Go BackVladimir Selivanoff Oral HistoryPreserving the roots of the Highline community
The following is an excerpt from an Oral History of Vladimir Selivanoff, conducted by interviewer Gene Pugh on January 17, 1999. We thank Mr. Selivanoff for sharing his family memories with us.

   My mom was Polish. My folks came over here, emigrated from Shanghai. Mother was sent to Vladivostok from Warsaw during the first War – to get here out of town basically. They sent her with some people on the Trans-Siberian Railroad. My dad was a Georgian with title, related to the czar. He had gone through college and was a civil engineer – he actually had three degrees. He was practicing as a civil engineer, surveying along the Trans-Siberian Railroad. The Bolsheviks were looking for anyone with title, anyone related in any way to the Czar or Russian dignitaries. A young boy came out and tipped off my dad, saying, “They’re looking for people with your background – the Bolsheviks.” So Pop jumped on a train and he ended up in Vladivostok also. Things weren’t going well. Mother was staying at the English embassy, and he met her there. So they were married and they went to China because he was working for a British company dredging on the Yangtze River. They had their first son there, and lost him a few years later in a fire, a Christmas tree fire – it just exploded. So they ran outside and Dad’s in shock and all that stuff. The child got pneumonia and died.

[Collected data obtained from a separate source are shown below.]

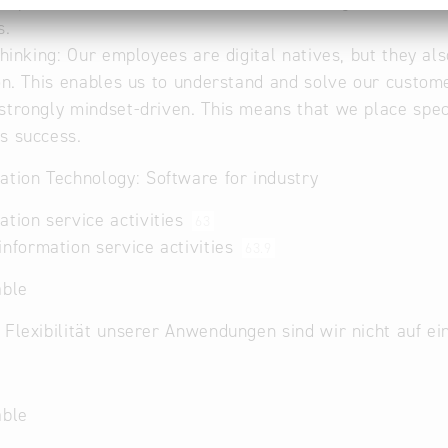
 & speed: We are fast because our entire organisational 
s.
 thinking: Our employees are digital natives, but they als
ion. This enables us to understand and solve our custom
strongly mindset-driven. This means that we place spec
s success.
ation Technology: Software for industry
ation service activities
63
information service activities
63.9
able
 Flexibilität unserer Anwendungen sind wir nicht auf e
able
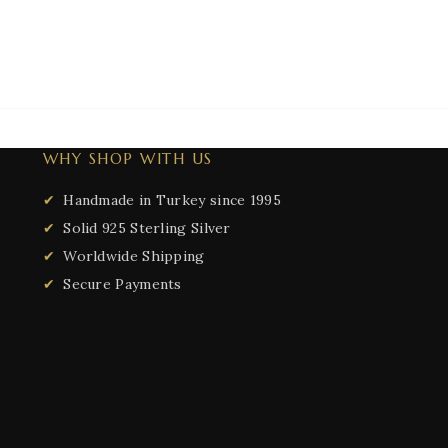
WHY SHOP WITH US
Handmade in Turkey since 1995
Solid 925 Sterling Silver
Worldwide Shipping
Secure Payments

   They were very wealthy in China, had a river boat and all that good stuff. They were very well-to-do. So they decided to get the Sam-Hill out of there and start a new life. So they came to Seattle. Seattle and San Francisco were the two points of entry and there was a large Russian community in San Francisco, and also Seattle. That’s how they came here. He knew no one here before they came. He had learned to speak English by studying the English-Russian dictionary. And his diction was perfect, absolutely perfect. You could not tell that he had an accent. But my mother did not do well with English and I think she got worse as she got older. She never did let go of the past. He accent was very definitely Slavic.

   Pop got a job washing dishes, but he got fired because he was too slow. He took up with an old Scotsman named Stevenson, doing some drafting for him. Finally Stevenson said, “I’m sorry, I can’t pay you what you’re worth, but you can go to work for the Austin Company.”